### AUSZUG

Bereits nach der Invasion Napoleons in Ägypten setzte bei den Muslimen ein Nachdenken über die Ursachen für Ihre Unterlegenheit gegenüber dem Westen ein. Bestimmte, sich religiös definierende Kreise, gelangen zu der Erkenntnis, dass die Muslime den Islam verfälscht hätten und dies der Grund ihrer Unterlegenheit sei. Wenn die Muslime wieder erfolgreich sein wollten, wie ihre Vorfahren unter Mohammad und in der Frühzeit des Islam, mussten sie zu den Fundamenten des Islam, d.h. zum unverfälschten Islam, wie ihn Mohammad gelehrt hatte, zurückkehren. Wenn der Islam die einzig wahre Religion ist, muss auch das auf ihm basierende Ordnungssystem das einzig wahre und folglich den anderen möglichen Modellen weitaus überlegene sein. Entsprechend begann Hasan al-Banna 1928 diese Gedanken politisch umzusetzen und eine islamistische Ideologie zu propagieren, indem er die Bewegung der Muslimbrüder gründete und als politisches Ziel die Errichtung eines islamischen Staates verkündete.26 Dort sollte die Schari´a vollständig angewendet werden. In seiner Abhandlung über den Djihad zieht er den Quran und die Hadithe/ mündliche Überlieferungen des Propheten selektiv heran und gelangt zu dem Ergebnis, dass Djihad eine Pflicht für jeden Muslim darstellt.27 Dabei verwendet er Djihad und Qital synonym.
Hassan al-Banna erlebte die Einflussnahme der Briten in Ägypten sehr intensiv und empfand die Hinwendung Ägyptens zum Westen als Abweichung von den islamischen Lehren.28 Daher verstand er den Djihad als Widerstandsrecht gegen bestehende Regime bzw. Krieg gegen Ungläubige.29 Das neue Konzept des Djihads, also Djihadismus, wurde von führenden fundamentalistischen Ideologen dahingehend interpretiert, dass der Djihad ein Krieg gegen die Ungläubigen sei, der als Pflicht für jeden Muslim gilt und im Prinzip keine Beschränkungen, weder in der Wahl der Mittel noch der Ziele kennt. Dabei werden auch individuelle Morde, was die Orthodoxie verbietet, als eine legitime Form des Djihad verstanden.

### ERFASSTE EINTRÄGE
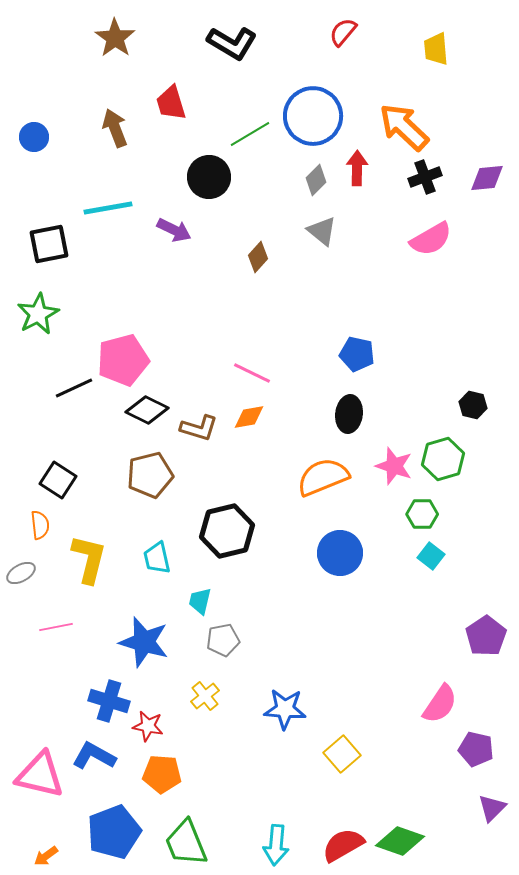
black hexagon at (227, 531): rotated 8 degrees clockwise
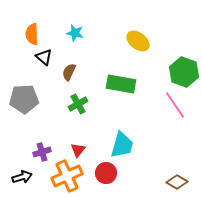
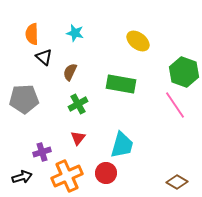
brown semicircle: moved 1 px right
red triangle: moved 12 px up
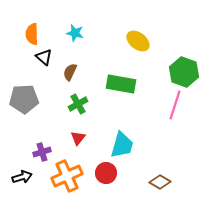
pink line: rotated 52 degrees clockwise
brown diamond: moved 17 px left
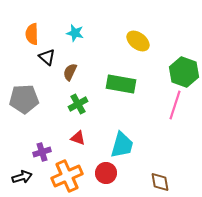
black triangle: moved 3 px right
red triangle: rotated 49 degrees counterclockwise
brown diamond: rotated 50 degrees clockwise
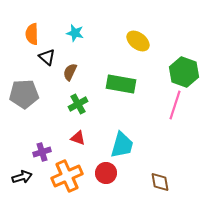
gray pentagon: moved 5 px up
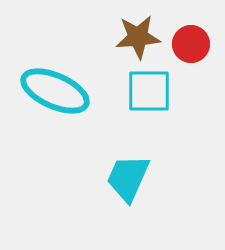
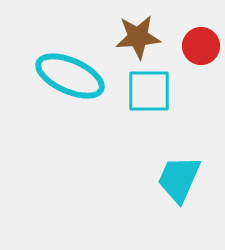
red circle: moved 10 px right, 2 px down
cyan ellipse: moved 15 px right, 15 px up
cyan trapezoid: moved 51 px right, 1 px down
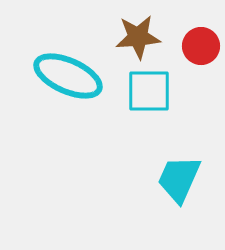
cyan ellipse: moved 2 px left
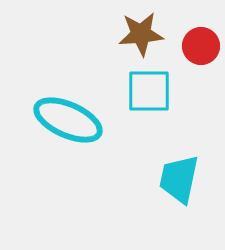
brown star: moved 3 px right, 3 px up
cyan ellipse: moved 44 px down
cyan trapezoid: rotated 12 degrees counterclockwise
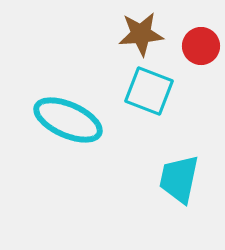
cyan square: rotated 21 degrees clockwise
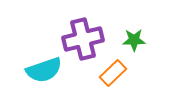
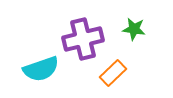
green star: moved 11 px up; rotated 10 degrees clockwise
cyan semicircle: moved 3 px left, 1 px up
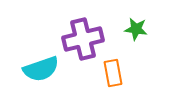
green star: moved 2 px right
orange rectangle: rotated 56 degrees counterclockwise
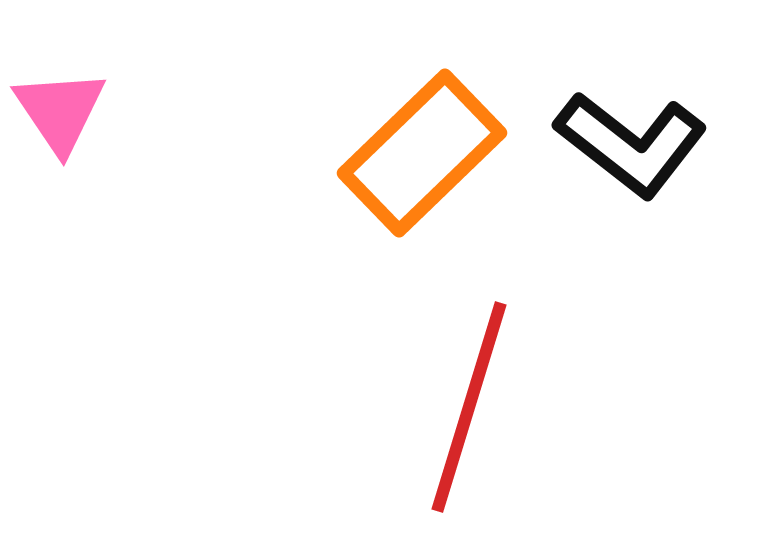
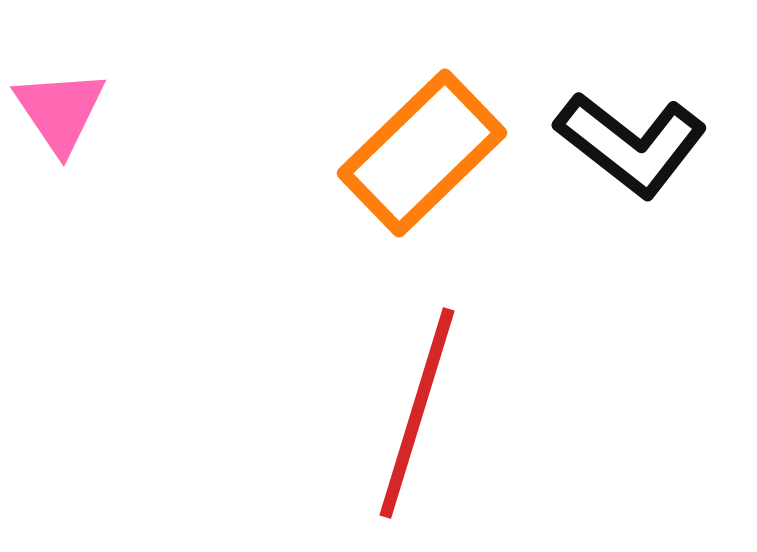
red line: moved 52 px left, 6 px down
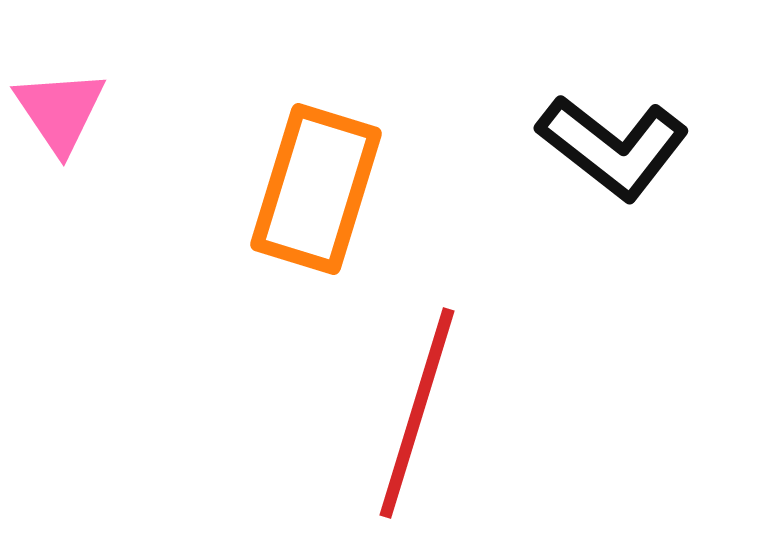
black L-shape: moved 18 px left, 3 px down
orange rectangle: moved 106 px left, 36 px down; rotated 29 degrees counterclockwise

### ARBEITSAUFTRÄGE
a. Schreiben Sie den Abschnitt des Auszugs von "Hassan al-Banna erlebte" bis "des Djihad verstanden." wörtlich ab.
b. Beantworten Sie anhand des Auszugs:
(i) In welchem Jahr gründete Hasan al-Banna die Bewegung der Muslimbrüder?
(ii) Welche beiden Begriffe verwendet al-Banna in seiner Abhandlung synonym?
(iii) Was wird als legitime Form des Djihad verstanden, obwohl die Orthodoxie es verbietet?
c. Welche Personen nennt der Auszug namentlich? Führen Sie alle auf.

### LÖSUNGEN
a.
Hassan al-Banna erlebte die Einflussnahme der Briten in Ägypten sehr intensiv und empfand die Hinwendung Ägyptens zum Westen als Abweichung von den islamischen Lehren.28 Daher verstand er den Djihad als Widerstandsrecht gegen bestehende Regime bzw. Krieg gegen Ungläubige.29 Das neue Konzept des Djihads, also Djihadismus, wurde von führenden fundamentalistischen Ideologen dahingehend interpretiert, dass der Djihad ein Krieg gegen die Ungläubigen sei, der als Pflicht für jeden Muslim gilt und im Prinzip keine Beschränkungen, weder in der Wahl der Mittel noch der Ziele kennt. Dabei werden auch individuelle Morde, was die Orthodoxie verbietet, als eine legitime Form des Djihad verstanden.

b.
(i) 1928
(ii) Djihad und Qital
(iii) Individuelle Morde

c.
Napoleon
Mohammad
Hasan al-Banna